Facing increasing budget strain, the Nome City Council is turning to sin taxes for relief.
Fresh from delivering more than $2 million to Nome’s schools—hundreds of thousands of dollars more than what the council had initially wanted to spend—the Nome City Council met for a noon budget work session Tuesday to hash out a draft budget that relies heavily on assumptions of new revenue.
The new budget would assume a five percent tax for utilities (up from four percent), and also assumes a new eight percent tax on alcohol and cigarettes. The council further wants to look at taxing personal property like aircraft, though that oft-floated idea showed little sign of advancing at the meeting.
Any tax on tobacco or alcohol would have to go before voters before it starts generating money for the city; if voters rejected the tax, by the city’s calculations, it could leave their budget $550,000 short.
With about $1.3 million dollars in city savings at the beginning of the year, the current draft budget would call for using just over $240,000 of that savings to balance the city’s books, even if all hoped-for taxes are implemented and collected.

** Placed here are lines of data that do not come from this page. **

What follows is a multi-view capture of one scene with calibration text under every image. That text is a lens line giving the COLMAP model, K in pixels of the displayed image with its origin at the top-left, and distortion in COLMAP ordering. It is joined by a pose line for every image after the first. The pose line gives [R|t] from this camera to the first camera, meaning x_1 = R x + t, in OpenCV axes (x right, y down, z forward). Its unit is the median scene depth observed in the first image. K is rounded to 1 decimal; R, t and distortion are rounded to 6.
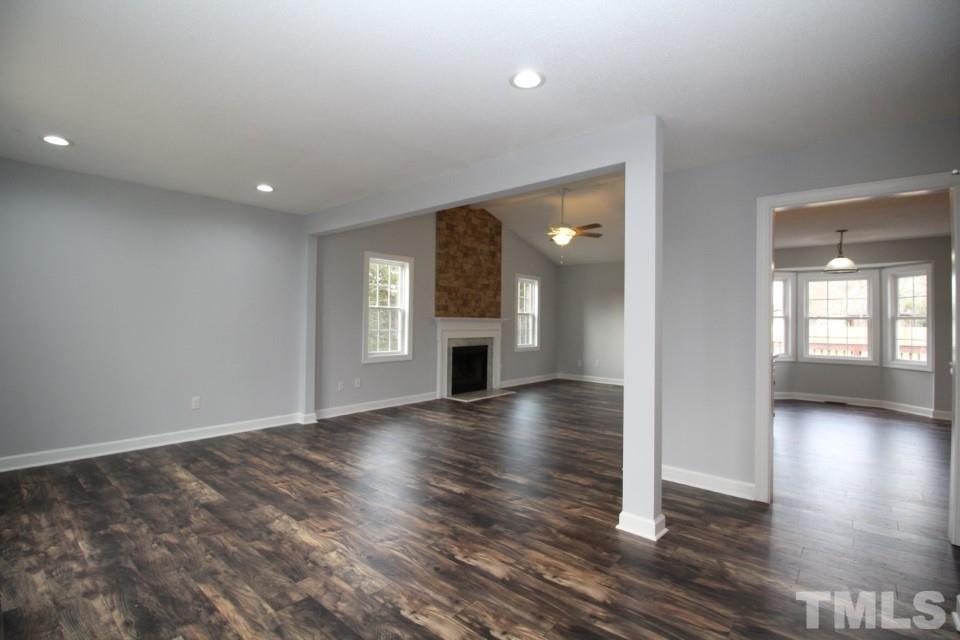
lens RADIAL K [[444.8, 0, 479.4], [0, 444.8, 314.7], [0, 0, 1]] dist [-0.004266, -0.008615]
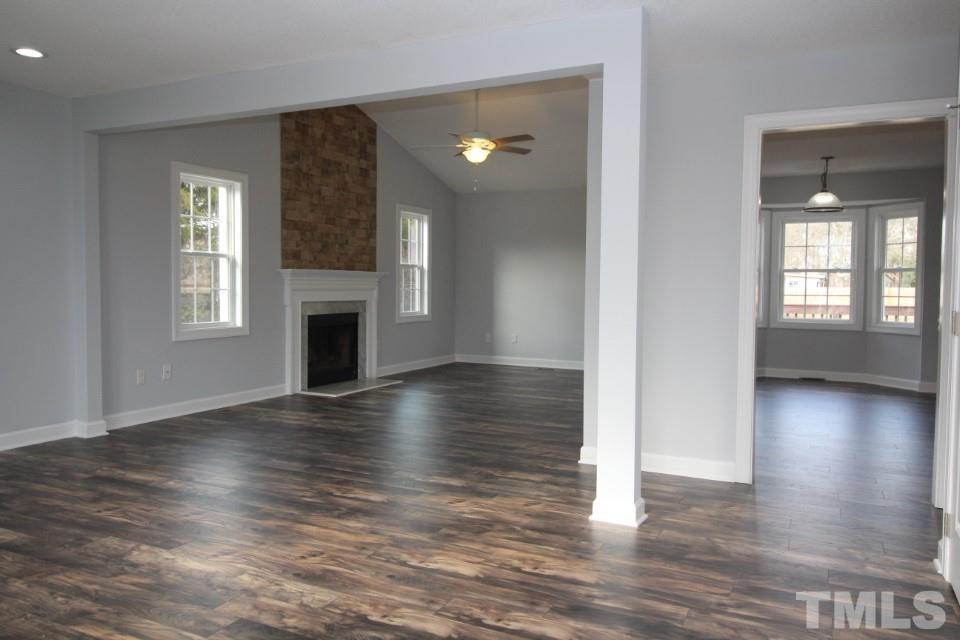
lens RADIAL K [[716.4, 0, 478.8], [0, 716.4, 314.5], [0, 0, 1]] dist [0.016738, -0.014538]
pose [[0.968807, -0.014968, 0.247364, -0.090771], [0.000349, 0.998256, 0.059040, 0.011423], [-0.247816, -0.057112, 0.967122, -0.088721]]
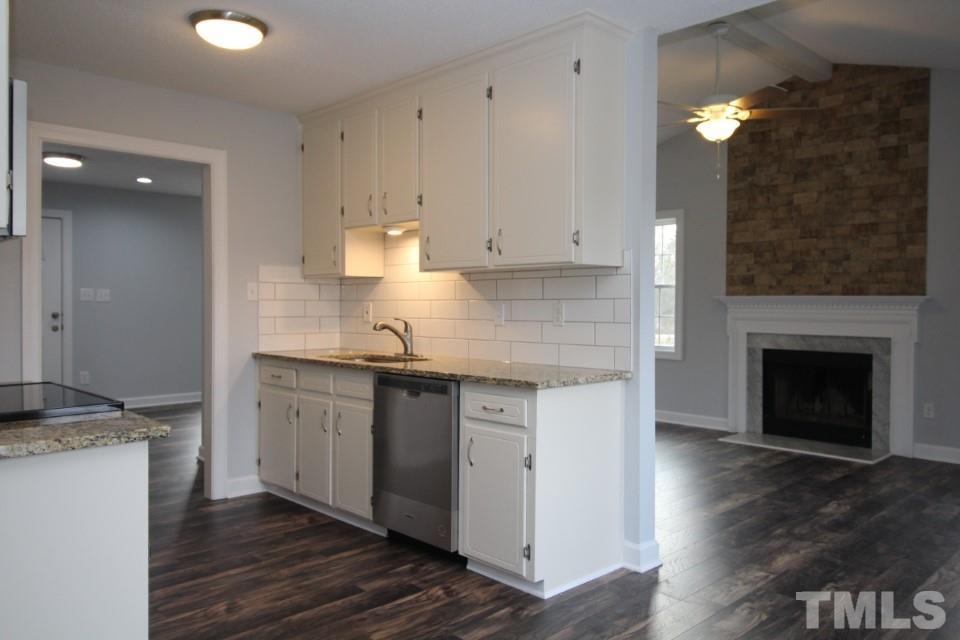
lens RADIAL K [[716.4, 0, 476.8], [0, 716.4, 311.5], [0, 0, 1]] dist [0.016738, -0.014538]
pose [[-0.093795, -0.000169, -0.995592, 1.026196], [0.006973, 0.999975, -0.000827, 0.027877], [0.995567, -0.007020, -0.093792, 0.843157]]
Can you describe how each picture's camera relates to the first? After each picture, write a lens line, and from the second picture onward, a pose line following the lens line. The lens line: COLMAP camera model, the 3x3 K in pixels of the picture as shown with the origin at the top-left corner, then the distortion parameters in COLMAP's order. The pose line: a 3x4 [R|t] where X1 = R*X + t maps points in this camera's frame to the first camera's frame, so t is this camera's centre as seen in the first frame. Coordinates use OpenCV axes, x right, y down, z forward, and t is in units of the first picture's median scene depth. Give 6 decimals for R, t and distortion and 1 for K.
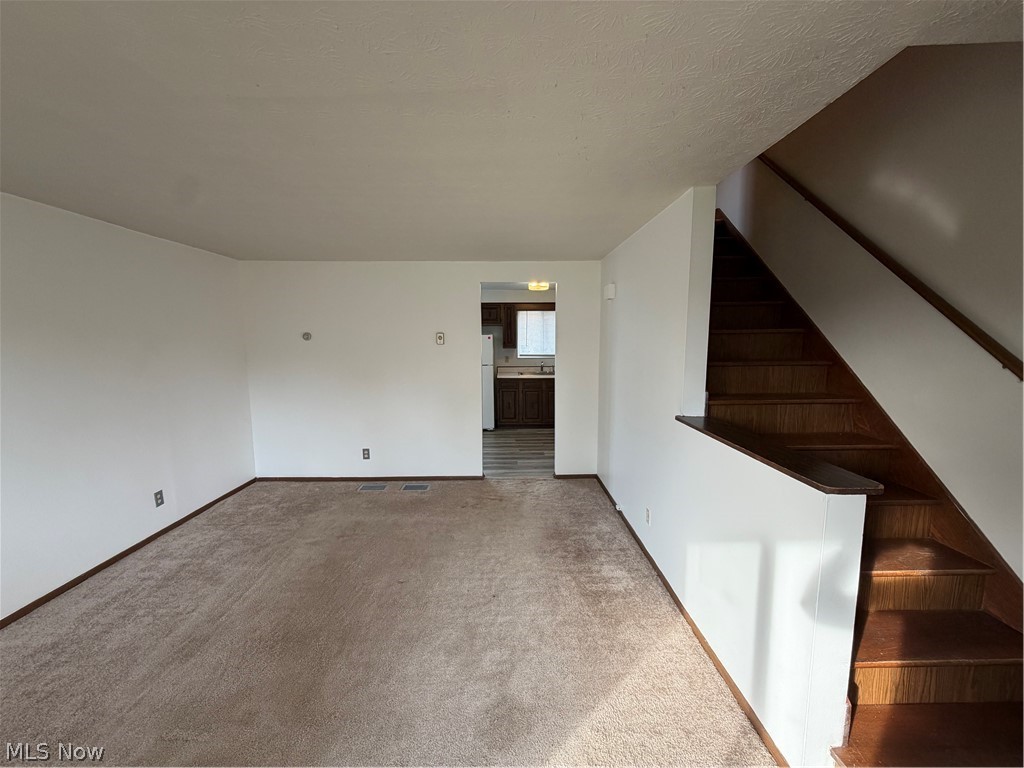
lens RADIAL K [[406.6, 0, 512.0], [0, 406.6, 384.0], [0, 0, 1]] dist [-0.000883, 0.000053]
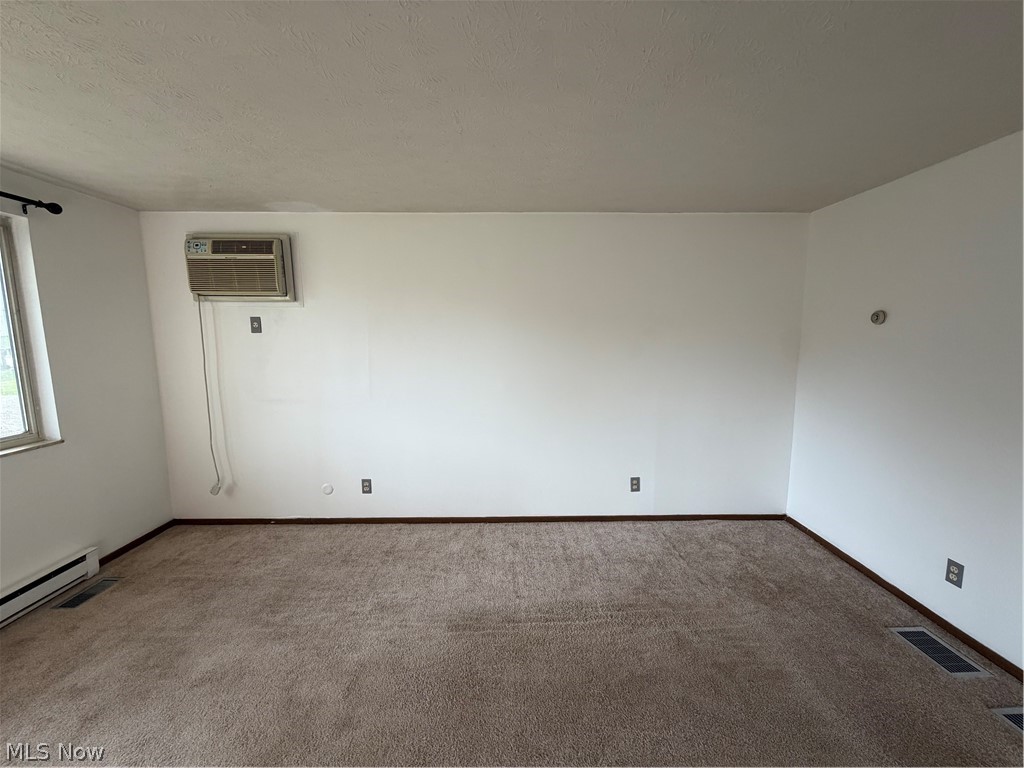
lens RADIAL K [[406.6, 0, 512.0], [0, 406.6, 384.0], [0, 0, 1]] dist [-0.000883, 0.000053]
pose [[-0.001575, 0.123203, -0.992380, 0.080548], [-0.112843, 0.986021, 0.122593, -0.043838], [0.993612, 0.112176, 0.012349, 0.586421]]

It’s a precarious financial situation that’s pushing council members like Stan Anderson to once again go through the budget and look for anything to trim.
“I don’t want to take any money out of savings,” Anderson told the assembled council members, “so I have to go through this budget and find a certain amount of money. I’m going to make amendments to this budget, but I need to know …”
“How much to cut?” city finance director Julie Liew said.
“Right,” Anderson replied.
The council will pick the budget clean before reviewing at their next meeting on Tuesday, June 10.
In addition to the work session, the council took care of some official business, awarding the general contracting and construction management bid for the Richard Foster Building—the future home for the city museum and library, and Kawerak’s Beringia museum—to ASRC SKW Eskimos, Inc.
Despite some confusion on the numbers, the council unanimously approved the bid for a total cost of just over $12.1 million; a cost that’s already been budgeted for.